In my view, Jim Kunstler is exactly on target with his comments. I'm watching the shenanigans in Washington with something approaching utter fear. It's why I'm recommending investments in gold and energy plays.

I'm truly worried about our future. The things that are going on in the U.S. economy are not sustainable, and I don't just mean "happy motoring" into the Peak Oil future. The whole economy is on the edge. I don't see anything on the political or policy horizon that offers any semblance of hope. Nothing. It's just spend, spend, spend. Borrow, borrow, borrow. And tax, tax, tax.

What's in all of this for you? What's in it for me? A lot of inflation, most likely. That's why you need to buy gold with 5-10% of your portfolio. And have more of your portfolio in good, solid mining firms.

Building on Kunstler's comments just a bit more, the Obama economic policy assumes that someone out there will still buy U.S. Treasury paper. But will that happen? The best customers for U.S. debt are distinctly unenthusiastic about adding to their holdings.

The Chinese already own a trillion dollars or so in Treasury bills that are depreciating in value. Besides, China needs a continent full of new infrastructure, plus social spending for 1.3 billion people.
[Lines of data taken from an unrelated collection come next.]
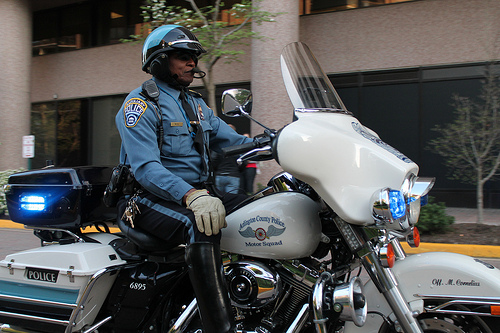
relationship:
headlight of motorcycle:
[385, 172, 430, 242] [2, 35, 492, 292]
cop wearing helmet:
[112, 23, 273, 333] [137, 18, 208, 83]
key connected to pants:
[126, 211, 135, 229] [117, 177, 208, 243]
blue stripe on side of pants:
[131, 191, 203, 244] [121, 182, 269, 313]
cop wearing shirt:
[112, 23, 273, 333] [113, 79, 273, 203]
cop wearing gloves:
[112, 23, 273, 333] [178, 182, 228, 240]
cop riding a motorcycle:
[112, 23, 273, 333] [8, 135, 483, 332]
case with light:
[7, 168, 109, 225] [19, 194, 46, 210]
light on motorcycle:
[19, 194, 46, 210] [0, 109, 498, 330]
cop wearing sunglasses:
[112, 23, 273, 333] [170, 45, 199, 64]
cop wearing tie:
[112, 23, 273, 333] [176, 90, 219, 185]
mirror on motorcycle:
[212, 79, 258, 126] [5, 22, 499, 318]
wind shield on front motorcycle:
[279, 40, 353, 115] [17, 39, 497, 330]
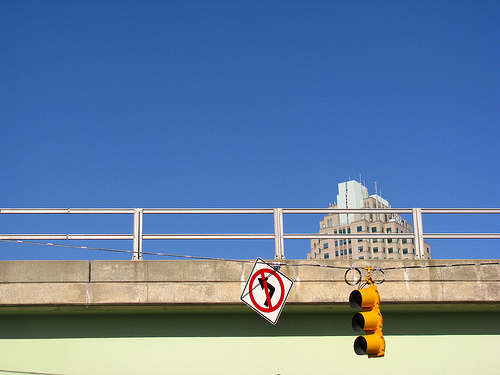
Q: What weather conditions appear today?
A: It is cloudless.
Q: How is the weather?
A: It is cloudless.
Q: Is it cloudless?
A: Yes, it is cloudless.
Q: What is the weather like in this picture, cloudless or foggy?
A: It is cloudless.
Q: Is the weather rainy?
A: No, it is cloudless.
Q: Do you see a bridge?
A: Yes, there is a bridge.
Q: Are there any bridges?
A: Yes, there is a bridge.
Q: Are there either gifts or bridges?
A: Yes, there is a bridge.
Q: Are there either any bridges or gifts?
A: Yes, there is a bridge.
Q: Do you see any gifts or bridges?
A: Yes, there is a bridge.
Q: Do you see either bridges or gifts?
A: Yes, there is a bridge.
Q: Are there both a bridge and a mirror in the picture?
A: No, there is a bridge but no mirrors.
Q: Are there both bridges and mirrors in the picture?
A: No, there is a bridge but no mirrors.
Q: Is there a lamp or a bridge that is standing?
A: Yes, the bridge is standing.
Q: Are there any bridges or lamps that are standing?
A: Yes, the bridge is standing.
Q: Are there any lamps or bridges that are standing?
A: Yes, the bridge is standing.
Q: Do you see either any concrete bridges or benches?
A: Yes, there is a concrete bridge.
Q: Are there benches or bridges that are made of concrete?
A: Yes, the bridge is made of concrete.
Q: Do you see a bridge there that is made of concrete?
A: Yes, there is a bridge that is made of concrete.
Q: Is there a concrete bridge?
A: Yes, there is a bridge that is made of concrete.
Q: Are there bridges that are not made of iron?
A: Yes, there is a bridge that is made of cement.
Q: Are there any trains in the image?
A: No, there are no trains.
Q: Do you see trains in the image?
A: No, there are no trains.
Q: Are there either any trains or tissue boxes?
A: No, there are no trains or tissue boxes.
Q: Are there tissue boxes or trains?
A: No, there are no trains or tissue boxes.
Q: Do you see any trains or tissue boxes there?
A: No, there are no trains or tissue boxes.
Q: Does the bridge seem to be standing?
A: Yes, the bridge is standing.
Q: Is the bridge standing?
A: Yes, the bridge is standing.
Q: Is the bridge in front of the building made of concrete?
A: Yes, the bridge is made of concrete.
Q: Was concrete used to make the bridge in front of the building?
A: Yes, the bridge is made of concrete.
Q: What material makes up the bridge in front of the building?
A: The bridge is made of concrete.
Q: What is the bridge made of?
A: The bridge is made of concrete.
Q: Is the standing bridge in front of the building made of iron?
A: No, the bridge is made of cement.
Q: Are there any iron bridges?
A: No, there is a bridge but it is made of cement.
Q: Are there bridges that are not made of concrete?
A: No, there is a bridge but it is made of concrete.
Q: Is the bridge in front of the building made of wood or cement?
A: The bridge is made of cement.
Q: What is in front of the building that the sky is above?
A: The bridge is in front of the building.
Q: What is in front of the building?
A: The bridge is in front of the building.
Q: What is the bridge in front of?
A: The bridge is in front of the building.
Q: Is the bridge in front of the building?
A: Yes, the bridge is in front of the building.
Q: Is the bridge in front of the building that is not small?
A: Yes, the bridge is in front of the building.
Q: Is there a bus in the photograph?
A: No, there are no buses.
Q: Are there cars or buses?
A: No, there are no buses or cars.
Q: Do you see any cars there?
A: No, there are no cars.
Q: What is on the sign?
A: The arrow is on the sign.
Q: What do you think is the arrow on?
A: The arrow is on the sign.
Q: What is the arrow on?
A: The arrow is on the sign.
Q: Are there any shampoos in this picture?
A: No, there are no shampoos.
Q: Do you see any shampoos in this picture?
A: No, there are no shampoos.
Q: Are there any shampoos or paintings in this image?
A: No, there are no shampoos or paintings.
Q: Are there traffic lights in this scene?
A: Yes, there is a traffic light.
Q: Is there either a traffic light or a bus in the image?
A: Yes, there is a traffic light.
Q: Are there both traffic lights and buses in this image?
A: No, there is a traffic light but no buses.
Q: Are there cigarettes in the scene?
A: No, there are no cigarettes.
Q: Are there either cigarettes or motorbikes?
A: No, there are no cigarettes or motorbikes.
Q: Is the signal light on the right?
A: Yes, the signal light is on the right of the image.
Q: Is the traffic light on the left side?
A: No, the traffic light is on the right of the image.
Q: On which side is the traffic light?
A: The traffic light is on the right of the image.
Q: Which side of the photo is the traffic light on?
A: The traffic light is on the right of the image.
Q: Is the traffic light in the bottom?
A: Yes, the traffic light is in the bottom of the image.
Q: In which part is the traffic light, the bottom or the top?
A: The traffic light is in the bottom of the image.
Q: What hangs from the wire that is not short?
A: The traffic light hangs from the wire.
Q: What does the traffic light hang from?
A: The signal light hangs from the wire.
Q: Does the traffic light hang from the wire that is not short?
A: Yes, the traffic light hangs from the wire.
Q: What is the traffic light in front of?
A: The traffic light is in front of the wire.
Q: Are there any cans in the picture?
A: No, there are no cans.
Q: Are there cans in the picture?
A: No, there are no cans.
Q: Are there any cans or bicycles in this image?
A: No, there are no cans or bicycles.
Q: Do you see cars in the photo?
A: No, there are no cars.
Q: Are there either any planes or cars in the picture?
A: No, there are no cars or planes.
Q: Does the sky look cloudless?
A: Yes, the sky is cloudless.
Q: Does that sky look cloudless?
A: Yes, the sky is cloudless.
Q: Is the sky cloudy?
A: No, the sky is cloudless.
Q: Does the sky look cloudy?
A: No, the sky is cloudless.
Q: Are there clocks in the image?
A: No, there are no clocks.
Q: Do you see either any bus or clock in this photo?
A: No, there are no clocks or buses.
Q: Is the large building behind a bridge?
A: Yes, the building is behind a bridge.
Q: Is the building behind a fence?
A: No, the building is behind a bridge.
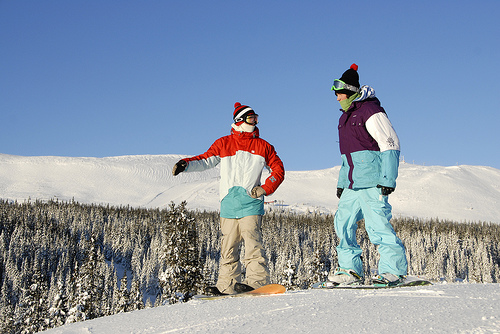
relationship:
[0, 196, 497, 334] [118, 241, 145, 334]
forest in water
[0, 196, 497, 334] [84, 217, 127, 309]
forest in water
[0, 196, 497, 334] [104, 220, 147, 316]
forest in water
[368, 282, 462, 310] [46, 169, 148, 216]
snow on ground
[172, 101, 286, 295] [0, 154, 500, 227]
friend on sunny hills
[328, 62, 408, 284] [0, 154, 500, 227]
friend on sunny hills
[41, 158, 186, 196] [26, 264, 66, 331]
snow covered trees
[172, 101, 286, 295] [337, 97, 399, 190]
friend in jacket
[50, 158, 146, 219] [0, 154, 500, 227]
snow above tree line covered hills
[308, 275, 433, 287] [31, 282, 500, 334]
snow board prepare to go down hill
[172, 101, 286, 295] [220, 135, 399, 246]
friend fully cloths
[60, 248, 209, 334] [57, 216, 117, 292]
snow hill and trees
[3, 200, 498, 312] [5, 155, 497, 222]
forest dusted with snow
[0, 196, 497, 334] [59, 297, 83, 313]
forest covered in white snow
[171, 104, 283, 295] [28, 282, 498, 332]
friend getting ready to go down hill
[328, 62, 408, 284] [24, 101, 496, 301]
friend on mountain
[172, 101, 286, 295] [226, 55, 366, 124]
friend wearing hats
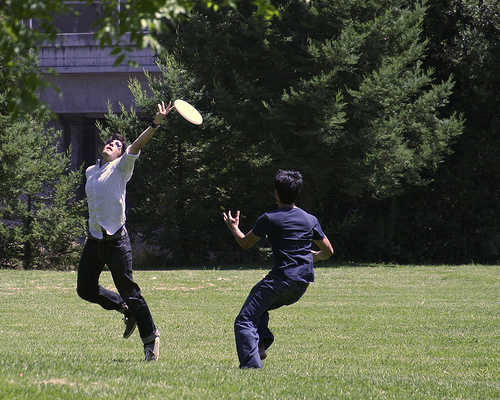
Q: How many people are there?
A: 2.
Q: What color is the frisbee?
A: White.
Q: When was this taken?
A: Daytime.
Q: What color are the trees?
A: Green.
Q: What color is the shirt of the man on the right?
A: Blue.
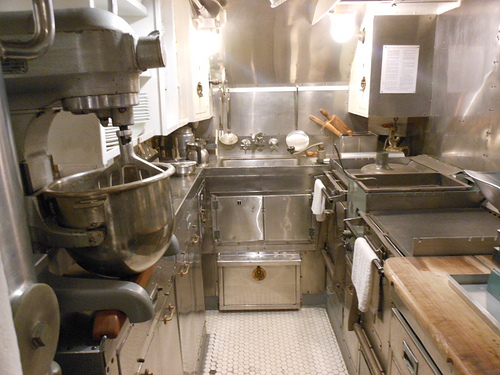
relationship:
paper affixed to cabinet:
[379, 45, 420, 96] [346, 11, 428, 121]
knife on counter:
[306, 107, 350, 138] [203, 142, 425, 171]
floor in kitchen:
[204, 306, 349, 373] [1, 0, 498, 375]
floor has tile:
[204, 306, 349, 373] [209, 332, 215, 337]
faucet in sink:
[251, 130, 262, 147] [219, 155, 311, 167]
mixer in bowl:
[21, 0, 165, 195] [37, 152, 184, 282]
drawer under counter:
[390, 304, 445, 374] [383, 250, 497, 374]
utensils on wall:
[213, 84, 226, 134] [200, 5, 363, 150]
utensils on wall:
[222, 86, 235, 131] [200, 5, 363, 150]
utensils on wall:
[291, 84, 303, 128] [200, 5, 363, 150]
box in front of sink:
[213, 248, 303, 312] [350, 164, 470, 193]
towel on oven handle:
[350, 235, 382, 315] [342, 213, 374, 241]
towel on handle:
[350, 235, 382, 315] [342, 217, 384, 273]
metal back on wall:
[423, 0, 498, 173] [421, 0, 498, 172]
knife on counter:
[308, 109, 350, 138] [310, 112, 491, 334]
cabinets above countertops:
[121, 0, 215, 129] [171, 169, 200, 218]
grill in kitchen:
[351, 206, 498, 251] [1, 0, 498, 375]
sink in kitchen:
[217, 156, 304, 166] [1, 0, 498, 375]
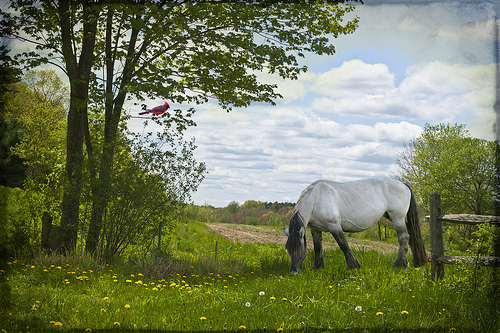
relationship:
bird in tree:
[139, 101, 173, 115] [86, 1, 361, 263]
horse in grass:
[282, 175, 427, 275] [1, 217, 499, 331]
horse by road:
[282, 175, 427, 275] [206, 222, 398, 254]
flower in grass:
[198, 312, 207, 320] [1, 217, 499, 331]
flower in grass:
[53, 319, 62, 326] [1, 217, 499, 331]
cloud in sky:
[306, 58, 397, 95] [1, 1, 499, 202]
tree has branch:
[86, 1, 361, 263] [117, 113, 168, 121]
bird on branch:
[139, 101, 173, 115] [117, 113, 168, 121]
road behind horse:
[206, 222, 398, 254] [282, 175, 427, 275]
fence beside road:
[422, 189, 500, 283] [206, 222, 398, 254]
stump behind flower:
[36, 210, 63, 252] [53, 319, 62, 326]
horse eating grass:
[282, 175, 427, 275] [1, 217, 499, 331]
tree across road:
[449, 133, 497, 239] [206, 222, 398, 254]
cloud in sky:
[308, 95, 444, 119] [1, 1, 499, 202]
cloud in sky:
[211, 158, 278, 171] [1, 1, 499, 202]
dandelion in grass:
[257, 289, 266, 298] [1, 217, 499, 331]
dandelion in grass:
[269, 295, 276, 301] [1, 217, 499, 331]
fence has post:
[422, 189, 500, 283] [427, 191, 446, 280]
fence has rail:
[422, 189, 500, 283] [424, 212, 499, 225]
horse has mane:
[282, 175, 427, 275] [287, 212, 301, 250]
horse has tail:
[282, 175, 427, 275] [406, 180, 428, 266]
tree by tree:
[86, 1, 361, 263] [2, 1, 105, 250]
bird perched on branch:
[139, 101, 173, 115] [117, 113, 168, 121]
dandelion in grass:
[124, 277, 133, 283] [1, 217, 499, 331]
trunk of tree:
[84, 85, 124, 258] [86, 1, 361, 263]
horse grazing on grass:
[282, 175, 427, 275] [1, 217, 499, 331]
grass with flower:
[1, 217, 499, 331] [400, 307, 409, 316]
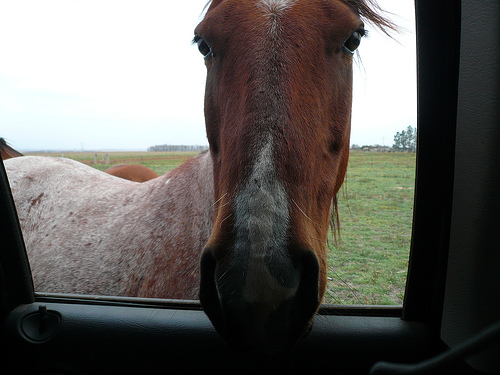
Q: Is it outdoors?
A: Yes, it is outdoors.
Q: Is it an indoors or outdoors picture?
A: It is outdoors.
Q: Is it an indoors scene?
A: No, it is outdoors.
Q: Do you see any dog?
A: No, there are no dogs.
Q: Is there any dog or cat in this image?
A: No, there are no dogs or cats.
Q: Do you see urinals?
A: No, there are no urinals.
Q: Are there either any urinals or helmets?
A: No, there are no urinals or helmets.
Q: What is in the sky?
A: The clouds are in the sky.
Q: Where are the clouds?
A: The clouds are in the sky.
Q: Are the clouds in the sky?
A: Yes, the clouds are in the sky.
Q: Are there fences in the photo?
A: No, there are no fences.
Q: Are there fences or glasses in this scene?
A: No, there are no fences or glasses.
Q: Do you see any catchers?
A: No, there are no catchers.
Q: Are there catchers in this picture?
A: No, there are no catchers.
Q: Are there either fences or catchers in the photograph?
A: No, there are no catchers or fences.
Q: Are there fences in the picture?
A: No, there are no fences.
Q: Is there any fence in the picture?
A: No, there are no fences.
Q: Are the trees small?
A: Yes, the trees are small.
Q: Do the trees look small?
A: Yes, the trees are small.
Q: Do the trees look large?
A: No, the trees are small.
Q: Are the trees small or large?
A: The trees are small.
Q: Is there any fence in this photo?
A: No, there are no fences.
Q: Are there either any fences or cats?
A: No, there are no fences or cats.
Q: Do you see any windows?
A: Yes, there is a window.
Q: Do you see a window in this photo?
A: Yes, there is a window.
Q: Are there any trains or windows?
A: Yes, there is a window.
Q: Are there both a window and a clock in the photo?
A: No, there is a window but no clocks.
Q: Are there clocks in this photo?
A: No, there are no clocks.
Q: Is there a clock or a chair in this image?
A: No, there are no clocks or chairs.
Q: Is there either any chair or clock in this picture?
A: No, there are no clocks or chairs.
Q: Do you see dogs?
A: No, there are no dogs.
And don't forget the new navy China is planning, with which to police its interests from Africa to the central Pacific Ocean and onto South America. All of this will sop up funds China once used to buy U.S. securities.

Another large traditional customer for U.S. debt is Japan. But Japan is running a current account deficit. It lacks the large numbers of dollars to recycle.

In the Middle East, the petro-states are no longer receiving a flood of dollars from high-priced oil ($147 per barrel last July). Don't count on them to buy up U.S. Treasuries.

The bottom line is I don't know - and I don't know anyone else who knows - where the buyers will come from to absorb all the new debt that the Obama and congressional spending plans are going to generate. Something has to give. It's going to be the long-term value of the dollar. I expect to see a lot of fuel poured onto the fires of inflation.